Quel lien entre santé mentale et chaleur ?
« Nous essayons encore de comprendre quels mécanismes sous-tendent cette relation », admet la professeure Augustinavicius. Parmi les pistes : l’irritabilité et le stress accrus par la chaleur, qui peuvent exacerber des symptômes psychiatriques existants.
La chaleur agit aussi directement sur le cerveau, explique Éric Lavigne : « Ça peut affecter certains neurotransmetteurs, créer une certaine inflammation au niveau cérébral, affecter la capacité du cerveau à avoir une bonne oxygénation et les fonctions cognitives. »
L’épidémiologiste insiste également sur le rôle du sommeil. « Quand les températures dépassent environ 26-27 °C à l’intérieur des bâtiments, on entre dans une zone rouge où la qualité du sommeil est vraiment affectée. » S’ensuivent irritabilité, symptômes dépressifs et anxiété, qui s’accumulent au fil des nuits écourtées.
Des populations vulnérables
Le Dr Simon Ducharme, psychiatre à l’Institut Douglas, s’inquiète particulièrement pour les personnes vivant avec des maladies psychiatriques sévères, comme des troubles psychotiques.

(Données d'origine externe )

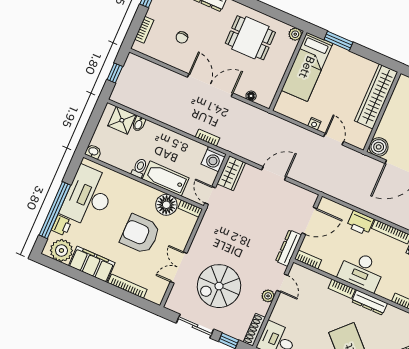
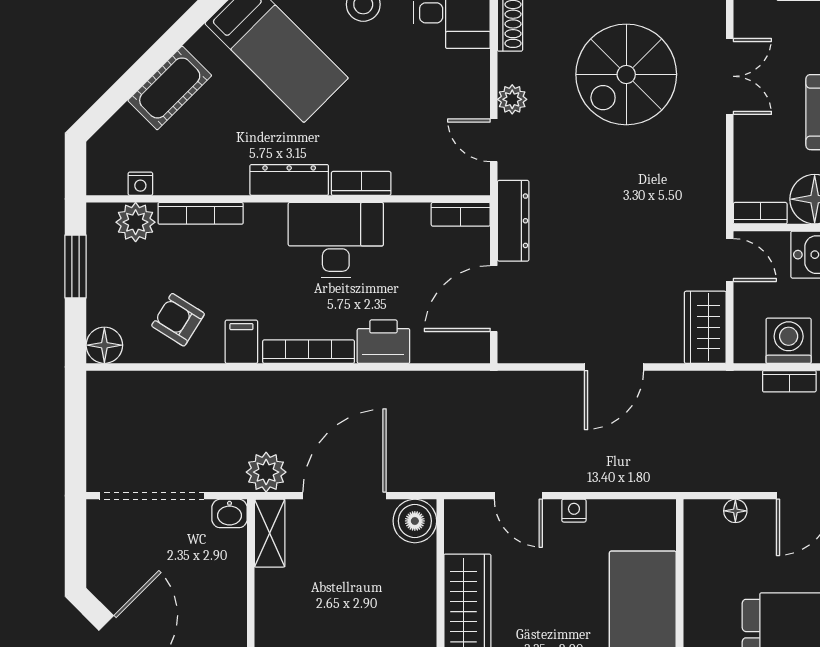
washing machine: (214, 159) -> (789, 341), moved
spiral stairs: (219, 286) -> (626, 74), turned 180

Elles « vivent souvent dans des milieux de vie défavorisés à cause de l’impact de la maladie », donc dans des environnements « peu équipés » pour faire face aux chaleurs.
Ces personnes sont d’autant plus à risque puisque la chaleur peut interférer avec leurs médicaments : la chaleur modifie la façon dont certaines substances sont absorbées et éliminées, explique la professeure Augustinavicius.
Les personnes isolées sont plus susceptibles de subir les répercussions de la chaleur sur leur santé mentale, tout comme celles en situation d’itinérance ou à faible revenu, qui n’ont pas nécessairement accès à la climatisation dans leur demeure, explique l’épidémiologiste.
Toutefois, si ces populations vulnérables sont bien identifiées, la professeure Augustinavicius rappelle que le portrait reste incomplet : la recherche s’est surtout intéressée aux cas les plus sévères, et on connaît encore peu ce que la chaleur fait à la santé mentale de la population générale.
Un système de soins à repenser
« On est dans des contextes où il va y avoir davantage d’événements caniculaires, puis, […] il faut s’adapter », affirme Éric Lavigne. Cela passe par des messages de santé publique qui intègrent la santé mentale, mais aussi par des gestes individuels comme préparer sa demeure et garder l’œil sur les personnes qui vivent seules. Les villes, elles, devraient offrir des zones climatisées et de la végétation urbaine, en priorité dans les quartiers défavorisés.
À l’Institut Douglas, les patients suivis en clinique externe ont un code de risque. Lors des canicules, ils sont contactés selon leur niveau de vulnérabilité pour s’assurer qu’ils sont en sécurité, explique le Dr Ducharme. Il précise toutefois que les milieux de soins psychiatriques sont très mal équipés pour gérer la chaleur extrême : « La plupart des chambres de patients ne sont pas climatisées. » Ces installations devront être améliorées pour assurer le confort des patients.
Pour la professeure Augustinavicius, il faut surtout renforcer la résilience des systèmes de soins : des lieux de soins climatisés et des espaces frais accessibles aux plus vulnérables. D’autres mesures restent à être développées et c’est l’objet de son projet de recherche, qui suivra des jeunes adultes à Montréal, au Mexique et en Argentine durant les périodes les plus chaudes, afin d’adapter les services de santé mentale au contexte de chaleur.